From: Cary Millsap <>
Date: Tue, 27 Sep 2005 12:16:11 -0500
Message-ID: <>

The one idea I'd like to highlight...

SSD will help performance of a task only in proportion to how much time the task spent doing disk I/O in the first place. This is just one specific application of Amdahl's law.

Example: If a one-hour task spends 45 seconds executing disk I/O syscalls, then SSD will make at most a 1.25% impact upon that task's runtime.

Specifically, I'll mention that if V$SYSTEM_EVENT shows that I/O "wait events" have consumed more time than any other "wait event" (Statspack, for example), then you have no idea by how much SSD might help your end users' performance, or whether in fact SSD will even help at all.

Cary Millsap
Hotsos Enterprises, Ltd.
Nullius in verba

Visit for curriculum and schedule details...
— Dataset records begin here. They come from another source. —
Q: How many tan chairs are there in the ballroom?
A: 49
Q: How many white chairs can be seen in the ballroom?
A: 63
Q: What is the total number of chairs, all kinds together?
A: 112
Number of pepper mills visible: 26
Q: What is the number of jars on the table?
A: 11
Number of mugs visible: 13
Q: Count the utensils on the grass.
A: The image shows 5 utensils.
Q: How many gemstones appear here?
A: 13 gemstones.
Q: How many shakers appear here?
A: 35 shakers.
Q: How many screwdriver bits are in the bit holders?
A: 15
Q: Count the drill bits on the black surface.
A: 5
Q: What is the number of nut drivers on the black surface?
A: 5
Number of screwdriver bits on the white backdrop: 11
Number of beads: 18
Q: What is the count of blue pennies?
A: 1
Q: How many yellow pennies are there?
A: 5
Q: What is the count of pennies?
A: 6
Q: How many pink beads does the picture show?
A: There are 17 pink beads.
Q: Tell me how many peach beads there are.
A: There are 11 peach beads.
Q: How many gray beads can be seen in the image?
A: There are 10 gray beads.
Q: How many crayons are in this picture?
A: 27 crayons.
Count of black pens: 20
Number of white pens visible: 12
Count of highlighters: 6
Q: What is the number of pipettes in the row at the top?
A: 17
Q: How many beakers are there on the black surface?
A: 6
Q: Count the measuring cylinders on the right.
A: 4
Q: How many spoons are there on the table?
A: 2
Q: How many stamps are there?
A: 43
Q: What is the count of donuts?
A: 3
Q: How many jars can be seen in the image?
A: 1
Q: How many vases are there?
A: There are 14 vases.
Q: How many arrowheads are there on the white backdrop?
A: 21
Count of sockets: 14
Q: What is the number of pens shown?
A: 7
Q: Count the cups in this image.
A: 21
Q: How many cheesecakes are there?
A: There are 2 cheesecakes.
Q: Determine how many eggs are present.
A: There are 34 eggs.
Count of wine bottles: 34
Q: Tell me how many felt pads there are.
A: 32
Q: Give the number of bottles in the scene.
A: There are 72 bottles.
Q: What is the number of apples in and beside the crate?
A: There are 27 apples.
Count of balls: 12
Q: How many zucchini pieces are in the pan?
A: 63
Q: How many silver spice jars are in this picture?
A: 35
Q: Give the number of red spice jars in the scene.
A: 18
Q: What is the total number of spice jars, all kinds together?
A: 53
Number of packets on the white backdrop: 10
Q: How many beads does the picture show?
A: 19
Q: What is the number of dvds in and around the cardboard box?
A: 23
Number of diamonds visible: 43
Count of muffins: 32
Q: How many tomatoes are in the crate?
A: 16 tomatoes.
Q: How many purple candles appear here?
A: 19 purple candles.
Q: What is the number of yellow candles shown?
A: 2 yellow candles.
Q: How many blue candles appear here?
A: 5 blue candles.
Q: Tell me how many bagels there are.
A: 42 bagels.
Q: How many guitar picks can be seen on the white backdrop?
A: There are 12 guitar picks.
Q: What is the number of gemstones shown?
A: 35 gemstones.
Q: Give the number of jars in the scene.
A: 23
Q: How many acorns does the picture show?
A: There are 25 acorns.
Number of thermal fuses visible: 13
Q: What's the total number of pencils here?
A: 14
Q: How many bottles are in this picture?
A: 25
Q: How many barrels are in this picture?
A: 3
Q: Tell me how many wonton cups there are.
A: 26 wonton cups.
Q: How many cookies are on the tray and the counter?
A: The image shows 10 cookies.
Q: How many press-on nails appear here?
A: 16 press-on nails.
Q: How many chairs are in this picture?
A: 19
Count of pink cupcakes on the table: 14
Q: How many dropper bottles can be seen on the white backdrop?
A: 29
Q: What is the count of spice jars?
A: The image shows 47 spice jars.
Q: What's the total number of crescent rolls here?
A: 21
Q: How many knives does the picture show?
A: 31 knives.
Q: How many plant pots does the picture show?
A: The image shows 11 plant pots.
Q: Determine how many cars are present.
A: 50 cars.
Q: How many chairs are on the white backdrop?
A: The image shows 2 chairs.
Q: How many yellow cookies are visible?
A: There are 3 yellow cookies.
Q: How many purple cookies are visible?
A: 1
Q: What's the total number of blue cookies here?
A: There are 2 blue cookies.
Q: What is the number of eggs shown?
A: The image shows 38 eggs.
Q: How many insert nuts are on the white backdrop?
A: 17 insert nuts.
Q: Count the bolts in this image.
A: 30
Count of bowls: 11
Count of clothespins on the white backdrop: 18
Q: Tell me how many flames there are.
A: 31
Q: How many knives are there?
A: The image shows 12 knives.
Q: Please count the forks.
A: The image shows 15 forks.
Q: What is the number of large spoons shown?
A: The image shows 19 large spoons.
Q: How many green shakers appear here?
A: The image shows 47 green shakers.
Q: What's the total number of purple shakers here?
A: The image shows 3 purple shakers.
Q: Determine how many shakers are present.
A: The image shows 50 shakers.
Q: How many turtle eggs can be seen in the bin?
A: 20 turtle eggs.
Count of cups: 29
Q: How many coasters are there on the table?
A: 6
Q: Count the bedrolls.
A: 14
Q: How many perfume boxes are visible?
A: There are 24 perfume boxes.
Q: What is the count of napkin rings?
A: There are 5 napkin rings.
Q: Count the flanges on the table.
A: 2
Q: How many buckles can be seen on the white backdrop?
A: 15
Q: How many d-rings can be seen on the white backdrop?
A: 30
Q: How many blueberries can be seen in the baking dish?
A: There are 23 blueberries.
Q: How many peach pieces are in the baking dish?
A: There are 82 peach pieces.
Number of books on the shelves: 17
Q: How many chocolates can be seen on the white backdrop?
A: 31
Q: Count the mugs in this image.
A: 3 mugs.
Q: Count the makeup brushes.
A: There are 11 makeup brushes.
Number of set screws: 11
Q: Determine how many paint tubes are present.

-----Original Message-----

From: [] On Behalf Of Murching, Bob
Sent: Tuesday, September 27, 2005 9:33 AM To: ''; ''; 'Oracle-L' Subject: RE: Solid State Disks for Databases

Texas Memory Systems had a presence at OOW and I had a chance to talk to them and take a look at some of their offerings. They had a 32GB solid state device (expandable to 128GB at a price that you probably can imagine) that was handling 70,000 IOPS (8k blocks) which is pretty impressive, no question. I think it's available with the standard fiber channel interfaces and you can cluster them, LUNs, etc. I think I might be able to get a Ferrari F430 for the price of one.

I think these things are being positioned as cache gateways between disk and blades, for shops with 1U blade investments that can't be loaded up with 16GB of RAM. Even the solid state vendors will admit that real-time, on-the-fly caching is going to use expensive RAM more efficiently than a RAM disk; this always has been the case. The problem with their proposed niche is that if I'm using a 1U blade that can't be filled with 16GB or 32GB of memory, then I am doing so primarily for one of three reasons, 1. I can't afford bigger iron --> then how can I afford solid state disk? 2. I'm short on rack space in the data center --> these solid state boxes are rather big!
3. I need highly parallelized, compute-dense blade clusters --> then 32GB solid state disk systems start to look really small if it's servicing a dozen blades, each of which can be outfitted with, say, 4GB of cache.

Smaller solid state, only 2GB? I'm hard-pressed to come up with a reason why it would be better than tossing a few gigs of RAM into the box or SAN and taking advantage of all the great tools we already have at our disposal to optimize the usage of that RAM.

Moreover, mirroring 15,000rpm disk already can be painful when you consider the cost. Having to mirror solid state disk would 10x more painful.

-----Original Message-----

From: Goulet, Dick [] Sent: Tuesday, September 27, 2005 9:48 AM To:; Oracle-L
Subject: RE: Solid State Disks for Databases


        Yes they appear to be much faster than normal disks, but they are also substantially, like a factor of 3 or 4 times, more expensive as well. We use EMC Symetrix systems and right now we can get 72GB mirrored for about $5,000. Soliddata's E75 is roughly the same price and only has 2GB of space.

-----Original Message-----

[] On Behalf Of Hemant K Chitale Sent: Monday, September 26, 2005 6:20 PM To: Oracle-L
Subject: Solid State Disks for Databases

Has anyone used or tested Solid State Disks for Databases ?

The paper seems to indicate that Solid State Disks are now well on the way to acceptance.
I have been asked to consider if we should look at this technology for High I/O databases {first identify databases with very high I/O rates}.